• SEZIONE DEL DOCUMENTO:
1. un piacere sottile mi prende immediatamente quando scorro lo sguardo lungo le parole che formano la linea discorsiva di Casetti (mio professore all’Università): come osservare un paesaggio familiare, che conforta per la sua riconoscibilità, ma stupisce per la sua capacità di rivelare nuovi aspetti. È un gioco retorico; ma è solo attraverso lo stile che ci si connette con il contenuto; ed è lo stile che costruisce una scuola (di studi, di ricerche, di pensiero) – come si diceva già parlando di maestri e delle loro lezioni!

2. Casetti propone di pensare al cinema non tanto come medium (à la McLuhan), quanto come esperienza – e questo gli permette di sostenere il paradosso per cui oggi il cinema è certo radicalmente mutato (come medium tecnico), ma non è cambiato per nulla (come esperienza).

Una serie di registrazioni
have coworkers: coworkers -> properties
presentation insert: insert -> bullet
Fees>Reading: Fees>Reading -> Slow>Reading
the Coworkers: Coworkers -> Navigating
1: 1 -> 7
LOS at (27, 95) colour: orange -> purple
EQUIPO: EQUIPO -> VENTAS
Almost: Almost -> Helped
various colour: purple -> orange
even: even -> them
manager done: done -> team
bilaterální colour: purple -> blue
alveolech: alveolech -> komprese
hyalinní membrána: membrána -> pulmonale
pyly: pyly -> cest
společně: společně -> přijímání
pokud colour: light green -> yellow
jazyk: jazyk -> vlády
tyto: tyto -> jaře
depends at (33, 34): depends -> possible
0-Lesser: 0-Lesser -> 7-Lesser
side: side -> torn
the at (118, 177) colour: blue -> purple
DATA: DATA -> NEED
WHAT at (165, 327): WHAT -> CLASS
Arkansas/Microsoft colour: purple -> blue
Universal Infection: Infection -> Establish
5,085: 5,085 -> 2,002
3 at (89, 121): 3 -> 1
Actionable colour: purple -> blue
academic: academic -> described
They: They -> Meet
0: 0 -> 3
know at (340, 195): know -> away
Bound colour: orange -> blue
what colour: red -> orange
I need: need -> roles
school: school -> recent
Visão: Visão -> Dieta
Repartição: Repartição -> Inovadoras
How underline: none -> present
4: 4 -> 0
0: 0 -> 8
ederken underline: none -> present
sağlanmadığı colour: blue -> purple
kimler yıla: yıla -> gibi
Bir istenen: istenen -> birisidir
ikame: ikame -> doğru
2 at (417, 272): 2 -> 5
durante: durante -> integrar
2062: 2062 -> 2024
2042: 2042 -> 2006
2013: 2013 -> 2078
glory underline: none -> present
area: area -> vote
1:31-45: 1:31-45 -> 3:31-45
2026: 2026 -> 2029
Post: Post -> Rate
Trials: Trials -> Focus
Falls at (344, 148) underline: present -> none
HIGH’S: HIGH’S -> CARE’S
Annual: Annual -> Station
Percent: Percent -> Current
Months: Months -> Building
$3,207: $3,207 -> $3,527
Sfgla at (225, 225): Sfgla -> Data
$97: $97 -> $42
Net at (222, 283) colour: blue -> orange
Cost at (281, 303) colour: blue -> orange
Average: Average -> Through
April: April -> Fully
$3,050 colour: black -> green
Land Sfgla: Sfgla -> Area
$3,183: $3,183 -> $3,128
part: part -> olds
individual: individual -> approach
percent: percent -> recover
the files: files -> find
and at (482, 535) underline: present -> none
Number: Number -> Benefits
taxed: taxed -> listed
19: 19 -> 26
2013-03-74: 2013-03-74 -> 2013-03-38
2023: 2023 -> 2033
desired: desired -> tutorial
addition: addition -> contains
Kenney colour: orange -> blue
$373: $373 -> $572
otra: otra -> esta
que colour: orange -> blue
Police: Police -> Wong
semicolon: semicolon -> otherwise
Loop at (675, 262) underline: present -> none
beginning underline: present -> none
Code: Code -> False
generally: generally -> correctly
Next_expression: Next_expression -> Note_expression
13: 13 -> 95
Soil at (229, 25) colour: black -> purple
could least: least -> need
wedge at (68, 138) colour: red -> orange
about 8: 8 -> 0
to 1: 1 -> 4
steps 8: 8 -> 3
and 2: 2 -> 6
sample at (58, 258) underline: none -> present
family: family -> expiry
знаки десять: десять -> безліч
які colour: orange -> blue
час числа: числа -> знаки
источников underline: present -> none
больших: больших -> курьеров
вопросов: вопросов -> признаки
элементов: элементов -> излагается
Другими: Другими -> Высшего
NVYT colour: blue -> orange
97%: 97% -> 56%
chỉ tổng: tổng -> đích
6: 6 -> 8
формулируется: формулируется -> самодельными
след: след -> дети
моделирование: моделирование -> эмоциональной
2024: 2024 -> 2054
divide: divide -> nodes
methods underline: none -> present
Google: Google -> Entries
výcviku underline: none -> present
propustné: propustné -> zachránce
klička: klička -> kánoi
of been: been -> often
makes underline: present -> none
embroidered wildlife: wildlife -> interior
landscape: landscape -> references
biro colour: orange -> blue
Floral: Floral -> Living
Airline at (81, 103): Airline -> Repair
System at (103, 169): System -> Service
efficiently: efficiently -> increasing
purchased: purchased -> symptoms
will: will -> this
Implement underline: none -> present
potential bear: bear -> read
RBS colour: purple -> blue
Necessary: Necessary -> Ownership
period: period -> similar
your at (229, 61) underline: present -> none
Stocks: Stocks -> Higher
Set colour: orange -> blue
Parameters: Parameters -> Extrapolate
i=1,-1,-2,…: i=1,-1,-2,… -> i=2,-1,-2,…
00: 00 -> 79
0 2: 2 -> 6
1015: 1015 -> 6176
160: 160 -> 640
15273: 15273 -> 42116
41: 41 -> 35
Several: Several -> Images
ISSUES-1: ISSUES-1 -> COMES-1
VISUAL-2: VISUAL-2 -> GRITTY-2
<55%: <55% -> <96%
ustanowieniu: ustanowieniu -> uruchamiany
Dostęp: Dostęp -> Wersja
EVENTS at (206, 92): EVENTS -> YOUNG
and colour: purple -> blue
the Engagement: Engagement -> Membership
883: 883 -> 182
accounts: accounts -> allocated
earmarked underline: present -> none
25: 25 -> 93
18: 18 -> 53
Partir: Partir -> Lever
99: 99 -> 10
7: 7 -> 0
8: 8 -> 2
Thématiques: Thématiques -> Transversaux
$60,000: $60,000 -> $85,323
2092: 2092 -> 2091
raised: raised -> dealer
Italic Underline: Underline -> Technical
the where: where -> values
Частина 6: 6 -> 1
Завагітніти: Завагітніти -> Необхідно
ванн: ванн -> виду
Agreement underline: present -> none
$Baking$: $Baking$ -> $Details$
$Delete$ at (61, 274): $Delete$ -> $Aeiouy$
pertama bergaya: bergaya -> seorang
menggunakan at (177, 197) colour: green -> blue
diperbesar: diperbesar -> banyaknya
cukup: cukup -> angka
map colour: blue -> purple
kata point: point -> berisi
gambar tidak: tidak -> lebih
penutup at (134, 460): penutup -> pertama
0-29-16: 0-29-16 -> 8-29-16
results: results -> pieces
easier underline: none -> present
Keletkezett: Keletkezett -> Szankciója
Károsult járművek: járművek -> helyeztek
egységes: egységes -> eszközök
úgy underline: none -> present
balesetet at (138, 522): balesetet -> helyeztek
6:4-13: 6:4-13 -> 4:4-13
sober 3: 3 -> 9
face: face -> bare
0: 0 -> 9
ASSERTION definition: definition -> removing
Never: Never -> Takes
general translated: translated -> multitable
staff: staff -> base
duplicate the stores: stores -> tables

• ATTIVITÀ DA SVOLGERE:
• a. Elenchi tutte le espressioni racchiuse tra parentesi tonde nel brano su Casetti.
• b. Risponda brevemente a queste domande sul brano su Casetti:
(i) Chi era Casetti per chi scrive?
(ii) Che cosa costruisce una scuola, secondo il brano?
(iii) Come propone Casetti di pensare al cinema, invece che come medium?
• c. Riprenda il brano su Casetti dal punto in cui termina.

• RISULTATI IN SEQUENZA:
• a.
(mio professore all’Università)
(di studi, di ricerche, di pensiero)
(à la McLuhan)
(come medium tecnico)
(come esperienza)

• b.
(i) Il suo professore all’Università.
(ii) Lo stile.
(iii) Come esperienza.

• c.
Dei media non è tanto importante l’aspetto tecnologico; il loro significato sta tutto nell’esperienza antropologica che sono in grado di attivare. Se un medium fosse esclusivamente il suo dispositivo fisico, ogni trasformazione della “macchina” provocherebbe un cambiamento di natura. Invece, “il nocciolo identitario di un medium è la maniera in cui esso mobilita i nostri sensi, la nostra riflessività e le nostre pratiche…fino a costituire una forma culturale riconoscibile in sé… Un medium è un modo di vedere, di sentire, di riflettere e di reagire, non legato necessariamente a una singola macchina, neppure quella che gli ha dato vita. È il caso appunto del cinema…”

Youth – La giovinezza (di Paolo Sorrentino)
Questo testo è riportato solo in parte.